Dance Through Heartbreak With Tzar

Dance Through Heartbreak With Tzar

Like all the pop greats before her, Tzar wants to get you crying on the dance floor — an art perfected by the likes of Robyn, who use '80s-inflected dance production to set up their most personal stories of heartbreak. On I'm ok, Tzar's debut EP available now, the LA by way of Moscow musician documents her journey in and out of love across seven tracks. As its title suggests though, Tzar came out on the other side to share her experience.
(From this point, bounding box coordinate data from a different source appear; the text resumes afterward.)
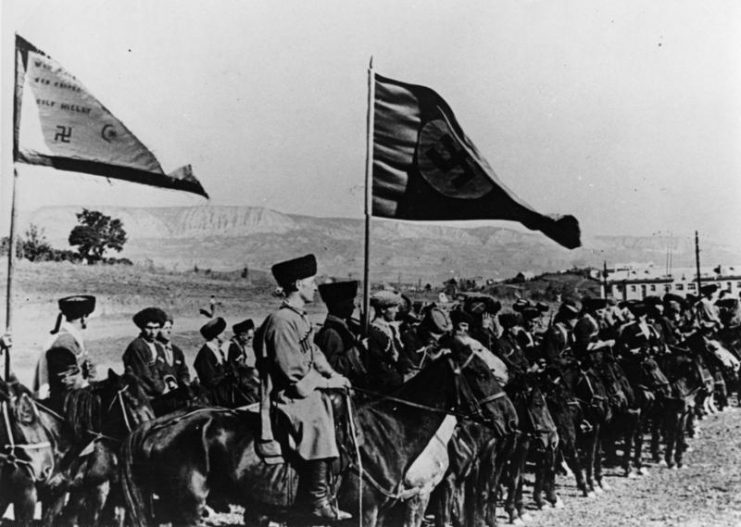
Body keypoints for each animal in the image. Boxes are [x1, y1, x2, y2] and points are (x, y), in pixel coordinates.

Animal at [120, 346, 508, 527]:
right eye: (479, 373)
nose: (508, 417)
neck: (388, 432)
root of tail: (159, 425)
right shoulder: (369, 513)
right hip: (188, 507)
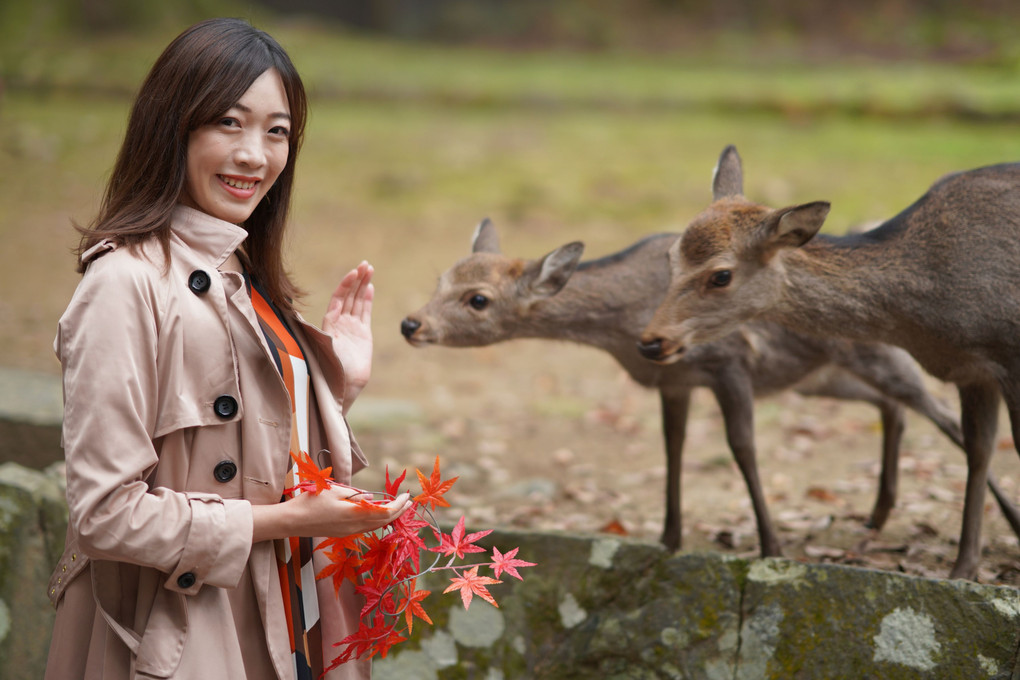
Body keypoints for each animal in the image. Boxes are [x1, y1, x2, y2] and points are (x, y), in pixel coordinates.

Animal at [399, 221, 1020, 562]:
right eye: (439, 280)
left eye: (478, 298)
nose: (410, 323)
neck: (626, 324)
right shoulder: (672, 381)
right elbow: (671, 448)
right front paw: (668, 539)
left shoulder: (728, 363)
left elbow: (742, 447)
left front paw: (771, 546)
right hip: (821, 378)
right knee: (894, 408)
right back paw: (877, 515)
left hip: (876, 356)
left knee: (941, 415)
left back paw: (1001, 523)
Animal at [636, 144, 1020, 579]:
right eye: (670, 257)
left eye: (721, 275)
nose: (651, 342)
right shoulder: (972, 372)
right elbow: (980, 450)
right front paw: (963, 569)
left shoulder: (1010, 356)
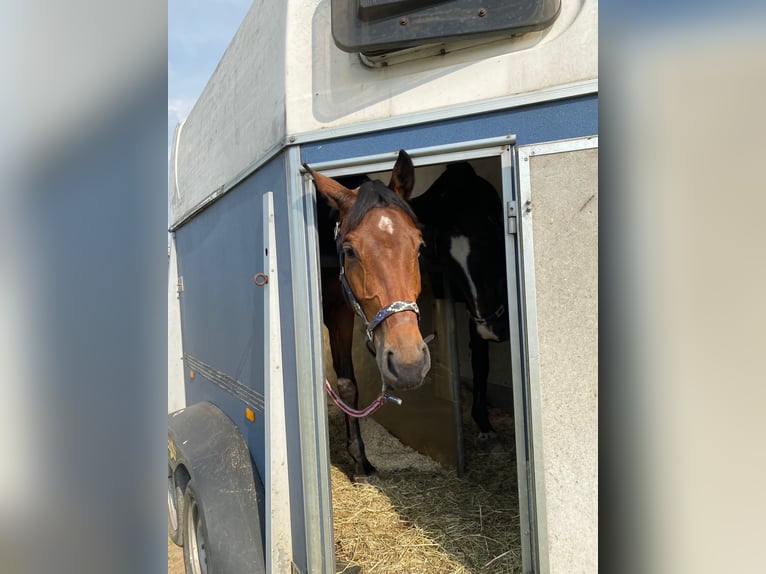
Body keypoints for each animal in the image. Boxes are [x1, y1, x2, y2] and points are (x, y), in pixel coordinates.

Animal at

"The songs are all mementos into my life when it felt like I was witnessing everything around me falling apart while also somehow knowing that it was just the beginning in so many ways," Tzar says of I'm ok. "All these records bear witness to who I was at the time and how I journeyed through a nearly decades' long relationship falling apart."
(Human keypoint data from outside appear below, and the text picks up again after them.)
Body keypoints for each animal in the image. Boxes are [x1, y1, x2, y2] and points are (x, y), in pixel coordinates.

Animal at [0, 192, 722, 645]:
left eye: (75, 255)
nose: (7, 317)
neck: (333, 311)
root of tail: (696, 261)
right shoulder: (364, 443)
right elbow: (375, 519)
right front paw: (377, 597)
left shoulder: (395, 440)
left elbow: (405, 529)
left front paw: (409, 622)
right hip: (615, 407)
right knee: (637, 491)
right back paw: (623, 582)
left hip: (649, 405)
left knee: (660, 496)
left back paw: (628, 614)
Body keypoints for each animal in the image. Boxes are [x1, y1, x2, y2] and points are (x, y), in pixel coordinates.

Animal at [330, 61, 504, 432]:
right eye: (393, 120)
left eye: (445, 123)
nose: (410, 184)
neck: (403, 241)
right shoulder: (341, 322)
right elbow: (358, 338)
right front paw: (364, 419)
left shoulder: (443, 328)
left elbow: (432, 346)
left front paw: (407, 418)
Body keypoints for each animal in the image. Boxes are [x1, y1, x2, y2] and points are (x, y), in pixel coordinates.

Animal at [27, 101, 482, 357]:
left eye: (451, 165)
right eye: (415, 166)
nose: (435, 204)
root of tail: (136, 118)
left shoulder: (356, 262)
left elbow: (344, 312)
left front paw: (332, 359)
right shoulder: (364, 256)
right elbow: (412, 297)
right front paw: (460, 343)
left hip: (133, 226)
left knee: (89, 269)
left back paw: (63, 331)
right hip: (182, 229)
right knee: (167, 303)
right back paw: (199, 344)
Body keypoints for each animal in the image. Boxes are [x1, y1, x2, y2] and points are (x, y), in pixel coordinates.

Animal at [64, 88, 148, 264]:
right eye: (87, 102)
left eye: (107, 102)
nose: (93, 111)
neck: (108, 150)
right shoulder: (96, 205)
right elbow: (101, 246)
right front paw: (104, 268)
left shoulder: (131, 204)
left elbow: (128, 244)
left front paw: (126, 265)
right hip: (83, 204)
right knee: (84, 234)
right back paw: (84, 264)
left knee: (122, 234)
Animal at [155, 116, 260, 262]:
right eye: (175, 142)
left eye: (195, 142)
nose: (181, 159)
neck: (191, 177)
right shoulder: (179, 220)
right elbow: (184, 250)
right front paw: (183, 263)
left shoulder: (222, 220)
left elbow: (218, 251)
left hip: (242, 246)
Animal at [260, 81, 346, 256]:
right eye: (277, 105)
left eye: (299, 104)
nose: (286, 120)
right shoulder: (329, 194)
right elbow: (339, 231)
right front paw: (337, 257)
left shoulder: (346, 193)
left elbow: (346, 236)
On EP hightlight "Now That Ur Gone," Tzar reaches the point we all fantasize about post-breakup, when the clouds finally clear and life begins to feel like a dream again. The David Dutton-directed music video, featuring choreography by Ben Chung, brings this energy to life, as Tzar dances alone throughout an empty home. "Now that you're gone, this song is on repeat," she sings, surrounded by nostalgic, lo-fi edits.

"The video for 'Now That Ur Gone' started out when I wrote the record," Tzar continues. "I was fresh out of a long-term relationship and I was literally alone on the floor in the house I was about to move out of. The song was describing how I felt alone and liberated at the same time after everything in my life seemingly fell apart. When I was completely reduced to myself with no distractions and with nobody else around."

Below, Tzar breaks down every track off I'm ok and the 10-year-long relationship that inspired her songwriting on the EP.

"What Ur Lookin' For"

Even though this was the first single, we actually wrote it last in the process of the EP. I worked on this record with Djemba Djemba, Hollis Wong-Wear, Kid Froopy and JULIA LEWiS. It became a song that directly reflected where I was in my life at the time. I had just gotten out of an almost 10-year-long relationship and for the first time since that collapsed, I felt a sense of hope and possibility with another person.

"I'm OK"

I walked in the studio the day we wrote "I'm OK," and Sam, the producer and co-writer of the record, played me a bunch of beats. I pretty much instantly gravitated toward this one. Something about the shimmery synths and '80s chords instantly made me want to create a Whitney Houston-esque melody and vocal. The music really allowed me to tap in with that '80s pop space where singers that really sang still made records everyone wanted to dance to.

"Now That Ur Gone"

"Now That Ur Gone" felt like a movie from the minute I heard the music. The lyrics seemed to pour out of me as I described what I saw in my head. The song describes that moment when you realize you're finally alone after a relationship falls apart and you find yourself desperately yearning to get that love back. In my mind, the movie played out as a one-shot dance number in the empty streets of LA. As the dance went on, it became an embrace of the loneliness the city can make you feel. As the shot progressed, its almost as if the landscape itself would become my dance partner. In my mind, LA represented my missing lover and served as a comfort and reminder of a love that once existed.

"Rocket Science"

"Rocket Science" was a declaration of power in my individuality — a record that expressed me standing in my power after my life had seemingly fallen apart. I was reclaiming what love meant to me with this song.


This record was one of the first I wrote for this EP. I was in New York with the MEMBA boys. We went into Redbull studios and honestly it all just happened super fast. I was alone for the first time in nearly a decade and wrote this record after what seemed to be a reconciliatory and revelatory moment between me and my ex-partner.

"Get Gone"

The one true vulnerable ballad on the EP. I remember when my manager showed me Kid Froopy's loop of that dizzying synth riff you hear in the bulk of the background in the record. It was so mesmerizing and, like for a lot of this project, the words just came out of me.


After a year of being single and doing some deep inner healing and work, I slowly started coming out of my shell again. "FBA" was an anthem I wrote after having encountered one too many man-children. So I wrote a record about the last one I will ever deal with in my life [laughs].